The weather phenomenon, commonly referred to as the El Niño-Southern Oscillation (ENSO), has persisted without major interruptions for at least the last 11,000 years.

But this may change, according to a new study published in the journal Nature Climate Change by a team of scientists from the IBS Center for Climate Physics (ICCP) at Pusan National University in South Korea, the Max Planck Institute of Meteorology, Hamburg, Germany, and the University of Hawaiʻi at Mānoa, USA.

El Niño affects the global climate and disrupts normal weather patterns, which as a result can lead to intense storms in some places and droughts in others. Developing countries that depend on agriculture and fishing, particularly those bordering the Pacific Ocean, are usually most affected.

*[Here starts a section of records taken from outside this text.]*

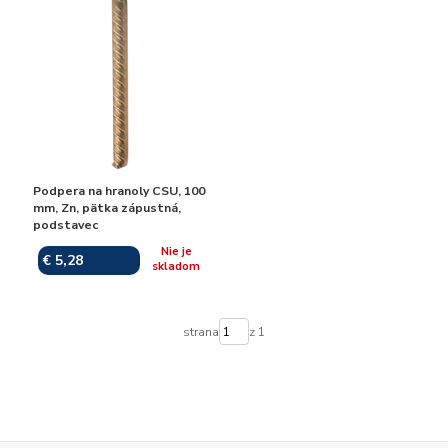
Podpera na hranoly CSU, 100
mm, Zn, pätka zápustná,
podstavec
Nie je
€ 5,28
skladom
strana
z 1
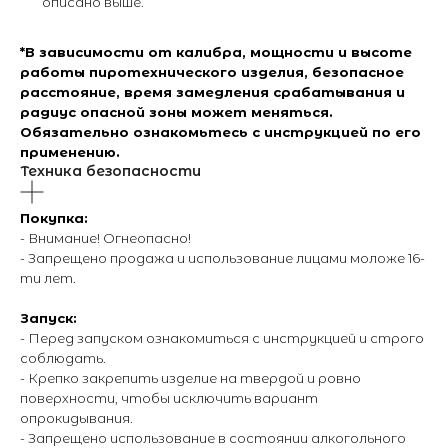
описано выше.
*В зависимости от калибра, мощности и высоте
работы пиротехнического изделия, безопасное
расстояние, время замедления срабатывания и
+7 (495) 795-50-50
радиус опасной зоны может меняться.
ежедневно с 10:00 до 20:00
Обязательно ознакомьтесь с инструкцией по его
применению.
Техника безопасности
Адрес офиса:
г. Москва, ул. Тимирязевская, д. 2/3
Покупка:
- Внимание! Огнеопасно!
- Запрещено продажа и использование лицами моложе 16-
ти лет.
Запуск:
- Перед запуском ознакомиться с инструкцией и строго
О магазине
Покупателям
соблюдать.
- Крепко закрепить изделие на твердой и ровно
О компании
Каталог
поверхности, чтобы исключить вариант
Контакты
Каталог эффектов
опрокидывания.
Поставщики
Оплата и доставка
- Запрещено использование в состоянии алкогольного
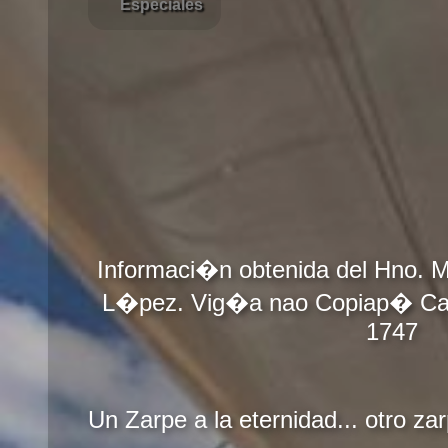
Especiales
Informaci�n obtenida del Hno. 
L�pez. Vig�a nao Copiap� Cal
1747
Un Zarpe a la eternidad... otro zar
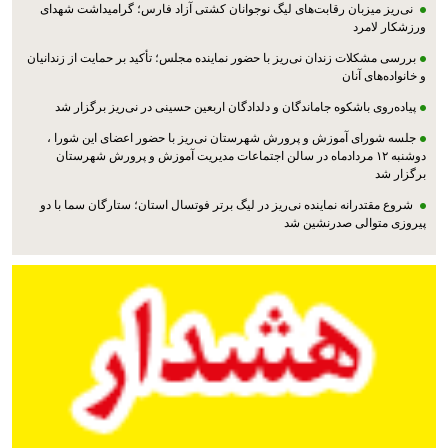
نی‌ریز میزبان رقابت‌های لیگ نوجوانان کشتی آزاد فارس؛ گرامیداشت شهدای
ورزشکار لامرد
بررسی مشکلات زندان نی‌ریز با حضور نماینده مجلس؛ تأکید بر حمایت از زندانیان
و خانواده‌های آنان
پیاده‌روی باشکوه جاماندگان و دلدادگان اربعین حسینی در نی‌ریز برگزار شد
جلسه شورای آموزش و پرورش شهرستان نی‌ریز با حضور اعضای این شورا ،
دوشنبه ۱۲ مردادماه در سالن اجتماعات مدیریت آموزش و پرورش شهرستان
برگزار شد
شروع مقتدرانه نماینده نی‌ریز در لیگ برتر فوتسال استان؛ ستارگان سما با دو
پیروزی متوالی صدرنشین شد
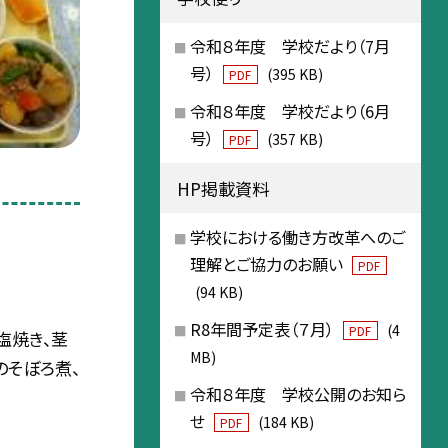
令和８年度 学校だより（7月
号）
(395 KB)
PDF
令和８年度 学校だより（6月
号）
(357 KB)
PDF
HP掲載資料
学校における働き方改革へのご
理解とご協力のお願い
PDF
(94 KB)
R8年間予定表（７月）
(4
PDF
塩焼き、茎
MB)
のそぼろ煮、
令和８年度 学校公開のお知ら
せ
(184 KB)
PDF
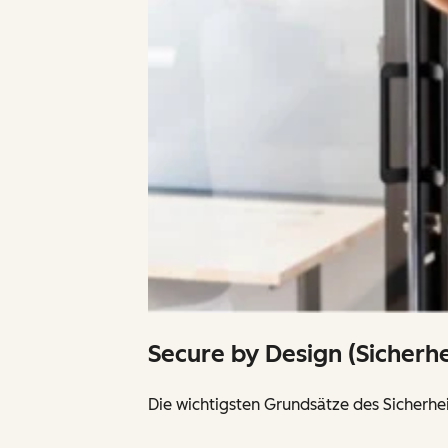
Secure by Design (Sicherh
Die wichtigsten Grundsätze des Sicher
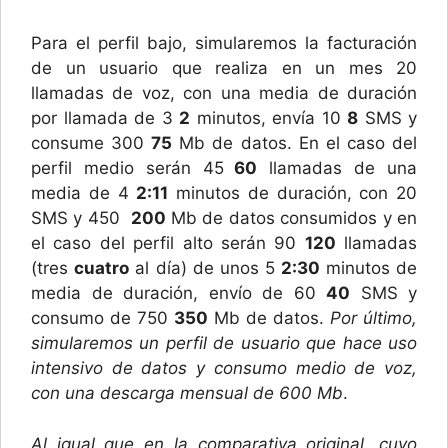
Para el perfil bajo, simularemos la facturación
de un usuario que realiza en un mes 20
llamadas de voz, con una media de duración
por llamada de
3
2
minutos, envía
10
8
SMS y
consume
300
75
Mb de datos. En el caso del
perfil medio serán
45
60
llamadas de una
media de
4
2:11
minutos de duración, con 20
SMS y
450
200
Mb de datos consumidos y en
el caso del perfil alto serán
90
120
llamadas
(
tres
cuatro
al día) de unos
5
2:30
minutos de
media de duración, envío de
60
40
SMS y
consumo de
750
350
Mb de datos.
Por último,
simularemos un perfil de usuario que hace uso
intensivo de datos y consumo medio de voz,
con una descarga mensual de 600 Mb
.
Al igual que en la comparativa original, cuyo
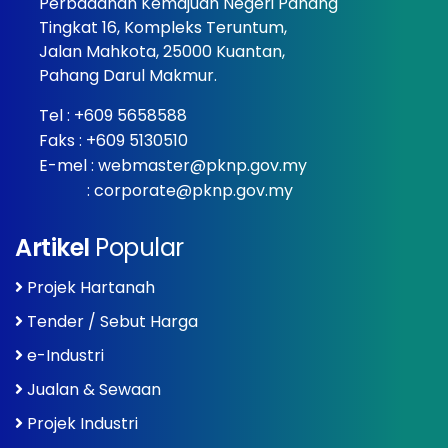
Perbadanan Kemajuan Negeri Pahang
Tingkat 16, Kompleks Teruntum,
Jalan Mahkota, 25000 Kuantan,
Pahang Darul Makmur.
Tel :
+609 5658588
Faks : +609 5130510
E-mel :
webmaster@pknp.gov.my
:
corporate@pknp.gov.my
Artikel
Popular
Projek Hartanah
Tender / Sebut Harga
e-Industri
Jualan & Sewaan
Projek Industri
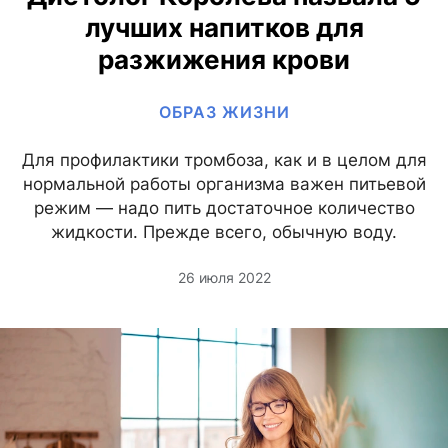
лучших напитков для
разжижения крови
ОБРАЗ ЖИЗНИ
Для профилактики тромбоза, как и в целом для
нормальной работы организма важен питьевой
режим — надо пить достаточное количество
жидкости. Прежде всего, обычную воду.
26 июля 2022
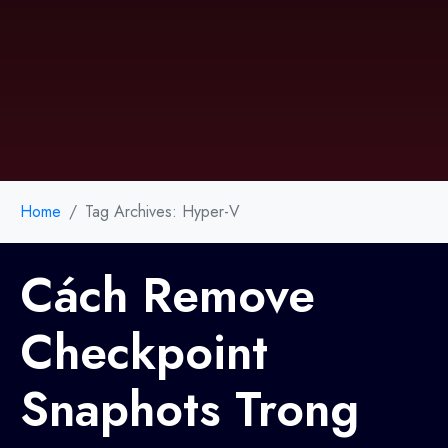
Home
Tag Archives: Hyper-V
Cách Remove
Checkpoint
Snaphots Trong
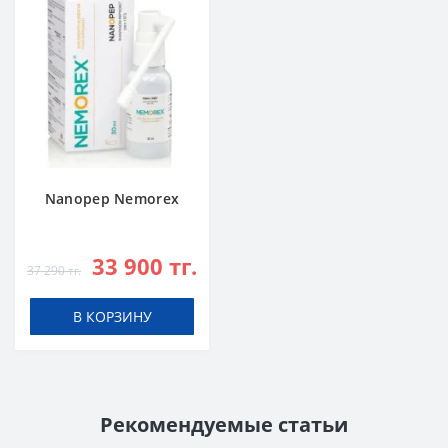
Nanopep Nemorex
33 900 тг.
37 290 тг.
В КОРЗИНУ
Рекомендуемые статьи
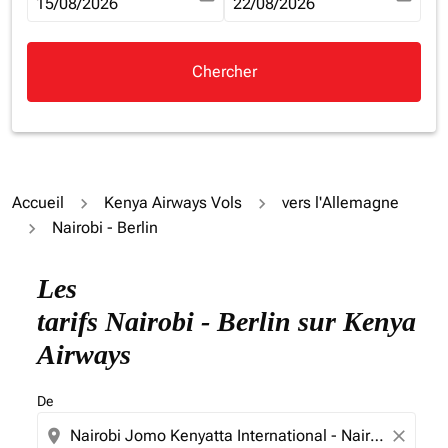
fc-booking-departure-date-aria-label
15/08/2026
fc-booking-return-date-aria-la
22/08/2026
Chercher
Accueil
Kenya Airways Vols
vers l'Allemagne
Nairobi - Berlin
Essayez de mettre à jour votre itinéraire (origine et/ou
Les
tarifs Nairobi - Berlin sur Kenya
Airways
De
location_on
close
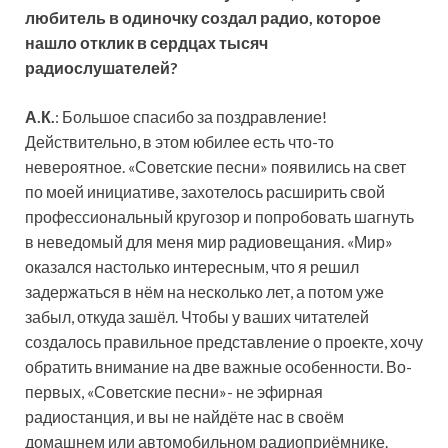
любитель в одиночку создал радио, которое
нашло отклик в сердцах тысяч
радиослушателей?
А.К.
: Большое спасибо за поздравление!
Действительно, в этом юбилее есть что-то
невероятное. «Советские песни» появились на свет
по моей инициативе, захотелось расширить свой
профессиональный кругозор и попробовать шагнуть
в неведомый для меня мир радиовещания. «Мир»
оказался настолько интересным, что я решил
задержаться в нём на несколько лет, а потом уже
забыл, откуда зашёл. Чтобы у ваших читателей
создалось правильное представление о проекте, хочу
обратить внимание на две важные особенности. Во-
первых, «Советские песни»- не эфирная
радиостанция, и вы не найдёте нас в своём
домашнем или автомобильном радиоприёмнике.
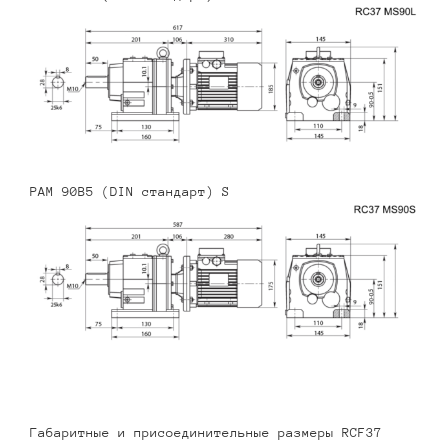
PAM 90B5 (DIN стандарт) S
Габаритные и присоединительные размеры RCF37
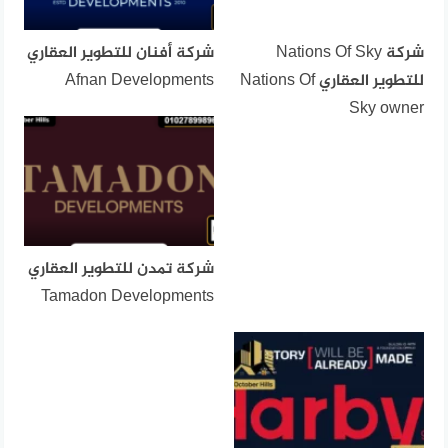
شركة Nations Of Sky
شركة أفنان للتطوير العقاري
للتطوير العقاري Nations Of
Afnan Developments
Sky owner
شركة تمدن للتطوير العقاري
Tamadon Developments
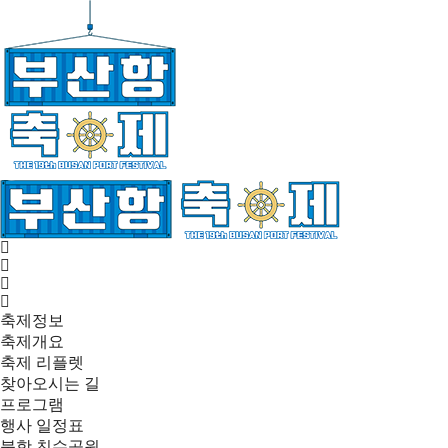
축제정보
축제개요
축제 리플렛
찾아오시는 길
프로그램
행사 일정표
북항 친수공원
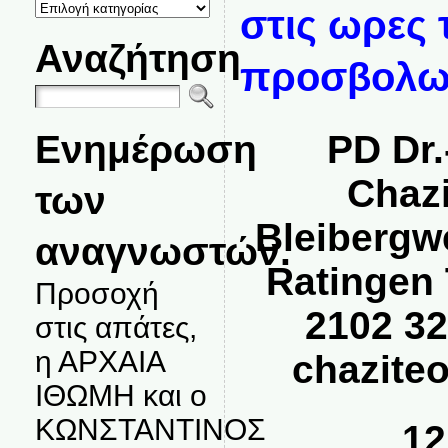
ΚΑΤΗΓΟΡΙΕΣ
στις ωρες
ΘΕΜΑΤΩΝ
Αναζήτηση
προσβολω
Ενημέρωση
PD Dr.
Chaz
των
Bleibergw
αναγνωστών.
Ratingen 
Προσοχή
2102 3
στις απάτες,
η ΑΡΧΑΙΑ
chazite
ΙΘΩΜΗ και ο
ΚΩΝΣΤΑΝΤΙΝΟΣ
12.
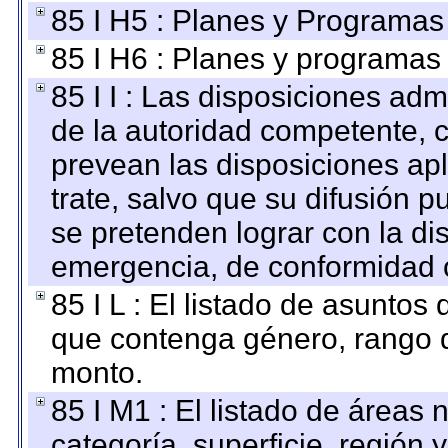
85 I H5 : Planes y Programas 
85 I H6 : Planes y programas
85 I I : Las disposiciones adm
de la autoridad competente, c
prevean las disposiciones apl
trate, salvo que su difusión
se pretenden lograr con la di
emergencia, de conformidad c
85 I L : El listado de asuntos
que contenga género, rango d
monto.
85 I M1 : El listado de áreas
categoría, superficie, región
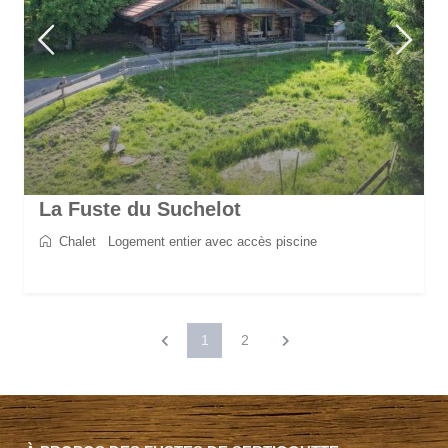
La Fuste du Suchelot
Chalet
/
Logement entier avec accès piscine
2
8
4
3
130 m
1
2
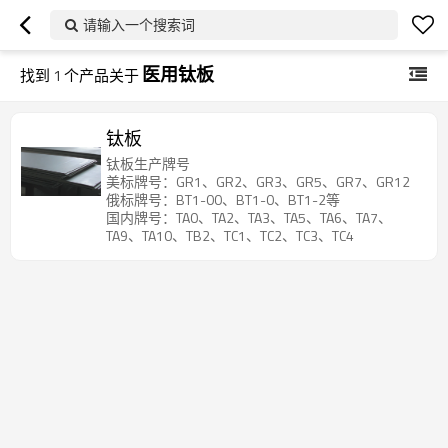
请输入一个搜索词
医用钛板
找到
1
个产品关于
钛板
钛板生产牌号
美标牌号：GR1、GR2、GR3、GR5、GR7、GR12
俄标牌号：BT1-00、BT1-0、BT1-2等
国内牌号：TA0、TA2、TA3、TA5、TA6、TA7、
TA9、TA10、TB2、TC1、TC2、TC3、TC4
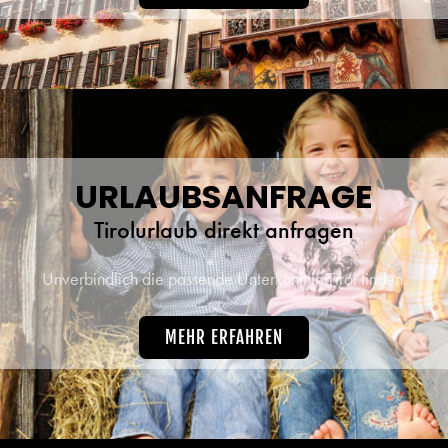
URLAUBSANFRAGE
Tirolurlaub direkt anfragen
Unverbindlich die passende Unterkunft in Tirol finden.
MEHR ERFAHREN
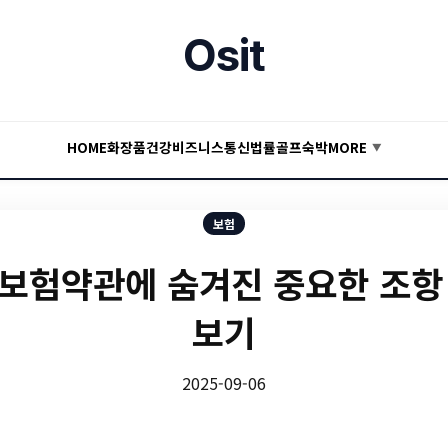
Osit
HOME
화장품
건강
비즈니스
통신
법률
골프
숙박
MORE
▼
보험
보험약관에 숨겨진 중요한 조항 
보기
2025-09-06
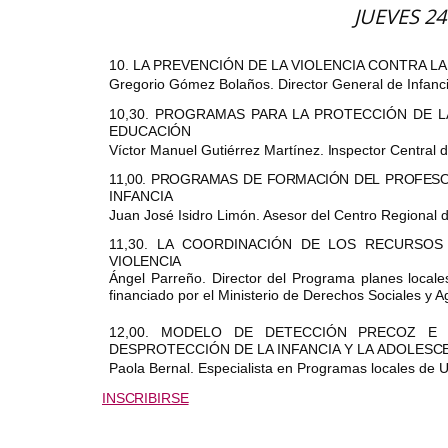
JUEVES 2
10. LA PREVENCIÓN DE LA VIOLENCIA CONTRA LA
Gregorio Gómez Bolaños. Director General de
Infanc
10,30. PROGRAMAS PARA LA PROTECCIÓN DE 
EDUCACIÓN
Vícto
r Manuel Gutiérrez
Martínez
.
Inspecto
r
Centra
l 
11,00.
PROGRAMAS
DE
FORMACIÓN
DEL
PROFES
INFANCIA
Juan José Isidro Limón. Asesor del Centro Regional
11,30. LA COORDINACIÓN DE LOS RECURSOS
VIOLENCIA
Ángel Parreño. Director del Programa planes local
financiado por el Ministerio de Derechos Sociales y 
12,00. MODELO DE DETECCIÓN PRECOZ E 
DESPROTECCIÓN DE LA INFANCIA Y LA
ADOLESCE
Paola Bernal.
E
s
p
e
c
i
a
l
i
s
t
a en Programas locales de
U
INSCRIBIRSE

The team conducted a series of global climate model simulations using one of South Korea’s fastest supercomputers, Aleph, to realistically simulate tropical cyclones in the atmosphere and tropical instability waves in the equatorial Pacific Ocean, both of which play fundamental roles in the generation and termination of El Niño and La Niña events.

The team looked at how ENSO will change in response to increasing greenhouse gas concentrations.

“The result from our computer simulations is clear: Increasing CO2 concentrations will weaken the intensity of the ENSO temperature cycle,” says Dr. Christian Wengel, first author of the study and former postdoctoral researcher at the ICCP, now at the Max Planck Institute of Meteorology in Hamburg in Germany.

Developing countries that depend on agriculture and fishing are heavily affected by ENSO
Developing countries that depend on agriculture and fishing are heavily affected by ENSO (Getty Images)

By tracing the movement of heat in the atmosphere and ocean system the scientists identified that future El Niño events will lose heat to the atmosphere more quickly due to the evaporation of water vapour, which has the tendency to cool the ocean.

“There is a tug-of-war between positive and negative feedbacks in the ENSO system, which tips over to the negative side in a warmer climate. This means future El Niño and La Niña events cannot develop their full amplitude anymore” said ICCP alumni Prof. Malte Stuecker, co-author of the study and now assistant professor at the Department of Oceanography and the International Pacific Research Center at the University of Hawaiʻi.

Even though the year-to-year fluctuations in eastern equatorial Pacific temperatures are likely to weaken with human-induced warming according to this new study, the corresponding changes in El Niño and La Niña-related rainfall extremes will continue to increase due to an intensified hydrological cycle in a warmer climate, as shown in recent studies by scientists from the ICCP and their international collaborators.

“Our research documents that unabated warming is likely to silence the world’s most powerful natural climate swing which has been operating for thousands of years. We don’t yet know the ecological consequences of this potential no-analogue situation“ says Axel Timmermann, “but we are eager to find out”.